* Goal of the exercise *
Retype everything in the material from the line containing "00:00-01:59: median 7.6, box" down to the line containing "Is the value of SDS_P1", both included, without any changes.

[Figure understanding tasks]
════════
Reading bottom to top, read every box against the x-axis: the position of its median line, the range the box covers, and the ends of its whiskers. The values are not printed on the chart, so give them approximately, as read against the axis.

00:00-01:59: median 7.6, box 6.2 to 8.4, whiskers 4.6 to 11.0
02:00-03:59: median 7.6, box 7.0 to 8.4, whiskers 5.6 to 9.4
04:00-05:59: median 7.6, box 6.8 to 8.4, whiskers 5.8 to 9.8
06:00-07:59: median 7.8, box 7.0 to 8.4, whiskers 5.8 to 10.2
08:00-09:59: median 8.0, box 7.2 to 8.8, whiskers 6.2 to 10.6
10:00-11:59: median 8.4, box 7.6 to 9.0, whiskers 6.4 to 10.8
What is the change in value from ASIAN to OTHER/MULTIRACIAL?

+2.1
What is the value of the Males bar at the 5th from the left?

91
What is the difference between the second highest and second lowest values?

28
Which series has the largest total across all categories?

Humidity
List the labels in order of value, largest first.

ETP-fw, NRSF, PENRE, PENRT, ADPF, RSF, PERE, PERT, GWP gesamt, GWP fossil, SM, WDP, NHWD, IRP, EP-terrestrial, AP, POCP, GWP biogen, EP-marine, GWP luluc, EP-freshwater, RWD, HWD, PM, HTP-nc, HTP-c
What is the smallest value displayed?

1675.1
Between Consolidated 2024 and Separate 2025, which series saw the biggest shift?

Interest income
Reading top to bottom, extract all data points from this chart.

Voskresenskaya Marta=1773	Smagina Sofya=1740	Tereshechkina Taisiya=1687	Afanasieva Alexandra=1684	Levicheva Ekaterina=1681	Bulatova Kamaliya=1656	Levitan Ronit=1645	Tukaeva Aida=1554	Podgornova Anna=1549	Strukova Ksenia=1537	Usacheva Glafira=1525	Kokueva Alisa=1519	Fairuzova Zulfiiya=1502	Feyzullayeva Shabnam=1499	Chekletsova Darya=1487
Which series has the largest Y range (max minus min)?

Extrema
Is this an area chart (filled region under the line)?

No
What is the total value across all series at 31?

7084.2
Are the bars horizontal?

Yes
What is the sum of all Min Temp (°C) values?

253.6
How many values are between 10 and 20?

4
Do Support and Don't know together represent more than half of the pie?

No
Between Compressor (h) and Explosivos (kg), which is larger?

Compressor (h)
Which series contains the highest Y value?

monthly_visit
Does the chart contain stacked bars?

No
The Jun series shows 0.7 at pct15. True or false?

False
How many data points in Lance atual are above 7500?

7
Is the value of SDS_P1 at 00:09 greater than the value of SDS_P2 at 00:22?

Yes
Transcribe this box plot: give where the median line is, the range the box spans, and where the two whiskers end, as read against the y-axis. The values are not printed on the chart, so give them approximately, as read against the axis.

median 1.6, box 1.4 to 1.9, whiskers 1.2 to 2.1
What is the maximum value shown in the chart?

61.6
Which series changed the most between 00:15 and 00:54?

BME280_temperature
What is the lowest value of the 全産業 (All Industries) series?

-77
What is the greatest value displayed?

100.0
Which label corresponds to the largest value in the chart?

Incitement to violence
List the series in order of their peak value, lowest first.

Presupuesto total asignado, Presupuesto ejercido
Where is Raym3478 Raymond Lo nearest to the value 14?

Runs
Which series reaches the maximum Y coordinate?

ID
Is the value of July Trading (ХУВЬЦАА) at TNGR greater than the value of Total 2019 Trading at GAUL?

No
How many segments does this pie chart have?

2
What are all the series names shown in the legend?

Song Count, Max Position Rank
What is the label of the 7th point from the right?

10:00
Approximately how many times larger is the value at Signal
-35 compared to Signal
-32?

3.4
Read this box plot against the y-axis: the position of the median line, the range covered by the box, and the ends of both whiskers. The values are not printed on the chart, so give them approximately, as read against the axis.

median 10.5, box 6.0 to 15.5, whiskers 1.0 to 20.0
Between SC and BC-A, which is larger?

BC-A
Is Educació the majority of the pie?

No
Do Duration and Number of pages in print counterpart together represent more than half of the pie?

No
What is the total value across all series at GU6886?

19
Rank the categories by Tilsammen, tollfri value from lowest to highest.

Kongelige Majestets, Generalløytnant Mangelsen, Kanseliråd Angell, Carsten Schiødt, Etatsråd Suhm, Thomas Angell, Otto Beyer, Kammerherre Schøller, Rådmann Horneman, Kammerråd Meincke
════════
* Task response *
00:00-01:59: median 7.6, box 6.2 to 8.4, whiskers 4.6 to 11.0
02:00-03:59: median 7.6, box 7.0 to 8.4, whiskers 5.6 to 9.4
04:00-05:59: median 7.6, box 6.8 to 8.4, whiskers 5.8 to 9.8
06:00-07:59: median 7.8, box 7.0 to 8.4, whiskers 5.8 to 10.2
08:00-09:59: median 8.0, box 7.2 to 8.8, whiskers 6.2 to 10.6
10:00-11:59: median 8.4, box 7.6 to 9.0, whiskers 6.4 to 10.8
What is the change in value from ASIAN to OTHER/MULTIRACIAL?

+2.1
What is the value of the Males bar at the 5th from the left?

91
What is the difference between the second highest and second lowest values?

28
Which series has the largest total across all categories?

Humidity
List the labels in order of value, largest first.

ETP-fw, NRSF, PENRE, PENRT, ADPF, RSF, PERE, PERT, GWP gesamt, GWP fossil, SM, WDP, NHWD, IRP, EP-terrestrial, AP, POCP, GWP biogen, EP-marine, GWP luluc, EP-freshwater, RWD, HWD, PM, HTP-nc, HTP-c
What is the smallest value displayed?

1675.1
Between Consolidated 2024 and Separate 2025, which series saw the biggest shift?

Interest income
Reading top to bottom, extract all data points from this chart.

Voskresenskaya Marta=1773	Smagina Sofya=1740	Tereshechkina Taisiya=1687	Afanasieva Alexandra=1684	Levicheva Ekaterina=1681	Bulatova Kamaliya=1656	Levitan Ronit=1645	Tukaeva Aida=1554	Podgornova Anna=1549	Strukova Ksenia=1537	Usacheva Glafira=1525	Kokueva Alisa=1519	Fairuzova Zulfiiya=1502	Feyzullayeva Shabnam=1499	Chekletsova Darya=1487
Which series has the largest Y range (max minus min)?

Extrema
Is this an area chart (filled region under the line)?

No
What is the total value across all series at 31?

7084.2
Are the bars horizontal?

Yes
What is the sum of all Min Temp (°C) values?

253.6
How many values are between 10 and 20?

4
Do Support and Don't know together represent more than half of the pie?

No
Between Compressor (h) and Explosivos (kg), which is larger?

Compressor (h)
Which series contains the highest Y value?

monthly_visit
Does the chart contain stacked bars?

No
The Jun series shows 0.7 at pct15. True or false?

False
How many data points in Lance atual are above 7500?

7
Is the value of SDS_P1 at 00:09 greater than the value of SDS_P2 at 00:22?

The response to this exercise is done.